### EXERCÍCIO PROPOSTO A
Na notícia sobre o pacote anticrime, o que o ministro disse a respeito das alterações?
### EXERCÍCIO PROPOSTO B
No trecho da listagem que começa na linha que contém "Yes, it is." e vai até o fim da listagem, troque "thinner" por "narrower" e apresente somente esse trecho.

### DOCUMENTO
┌──

Ministro da Justiça afirma que pacote anticrime "não dá licença para matar"

Sérgio Moro: Ministro da Justiça apresentou pacote anticrime que será avaliado pelo Congresso (Marcelo Camargo/Agência Brasil)

Sérgio Moro: Ministro da Justiça apresentou pacote anticrime que será avaliado pelo Congresso (Marcelo Camargo/Agência Brasil)

EC

Estadão Conteúdo

Publicado em 5 de fevereiro de 2019 às 16h17.

Última atualização em 5 de fevereiro de 2019 às 16h19.

A proposta apresentada pelo ministro da Justiça, Sérgio Moro, na segunda-feira, 4, poderá fazer com que o número de pessoas mortas em ações policiais aumente, de acordo com o que apontam especialistas na área. Na interpretação deles, ao ampliar as possibilidades de legítima defesa, a medida, que ainda será submetida ao crivo do Congresso Nacional, reduz o controle sobre a letalidade dos órgãos de segurança pública e passa uma mensagem de impunidade aos agentes que usam força excessiva. O ministro disse que as alterações "não são licença para matar".

└──

### Registros de perguntas de raciocínio espacial

┌──

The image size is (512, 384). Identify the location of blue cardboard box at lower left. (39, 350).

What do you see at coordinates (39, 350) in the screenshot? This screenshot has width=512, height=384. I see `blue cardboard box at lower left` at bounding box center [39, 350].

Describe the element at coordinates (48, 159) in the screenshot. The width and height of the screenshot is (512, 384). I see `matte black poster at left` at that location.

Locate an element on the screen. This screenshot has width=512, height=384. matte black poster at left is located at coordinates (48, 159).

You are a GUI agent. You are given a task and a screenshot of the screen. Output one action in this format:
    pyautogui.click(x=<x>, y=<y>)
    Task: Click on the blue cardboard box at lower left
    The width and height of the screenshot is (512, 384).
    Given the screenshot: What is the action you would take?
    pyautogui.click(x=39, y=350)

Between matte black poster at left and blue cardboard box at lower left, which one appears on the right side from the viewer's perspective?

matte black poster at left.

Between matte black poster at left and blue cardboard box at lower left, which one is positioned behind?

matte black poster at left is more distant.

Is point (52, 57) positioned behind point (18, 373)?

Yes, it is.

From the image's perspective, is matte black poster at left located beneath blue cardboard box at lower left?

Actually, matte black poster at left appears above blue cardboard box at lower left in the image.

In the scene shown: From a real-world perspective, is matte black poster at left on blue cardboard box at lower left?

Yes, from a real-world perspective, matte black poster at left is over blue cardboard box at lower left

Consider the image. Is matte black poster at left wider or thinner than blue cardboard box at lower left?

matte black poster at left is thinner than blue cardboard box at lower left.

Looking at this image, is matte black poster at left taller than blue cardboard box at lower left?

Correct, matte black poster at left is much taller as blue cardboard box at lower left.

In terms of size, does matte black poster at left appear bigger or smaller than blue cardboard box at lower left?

└──

### RESPOSTA A
Ele disse que as alterações "não são licença para matar".

### RESPOSTA B
Yes, it is.

From the image's perspective, is matte black poster at left located beneath blue cardboard box at lower left?

Actually, matte black poster at left appears above blue cardboard box at lower left in the image.

In the scene shown: From a real-world perspective, is matte black poster at left on blue cardboard box at lower left?

Yes, from a real-world perspective, matte black poster at left is over blue cardboard box at lower left

Consider the image. Is matte black poster at left wider or narrower than blue cardboard box at lower left?

matte black poster at left is narrower than blue cardboard box at lower left.

Looking at this image, is matte black poster at left taller than blue cardboard box at lower left?

Correct, matte black poster at left is much taller as blue cardboard box at lower left.

In terms of size, does matte black poster at left appear bigger or smaller than blue cardboard box at lower left?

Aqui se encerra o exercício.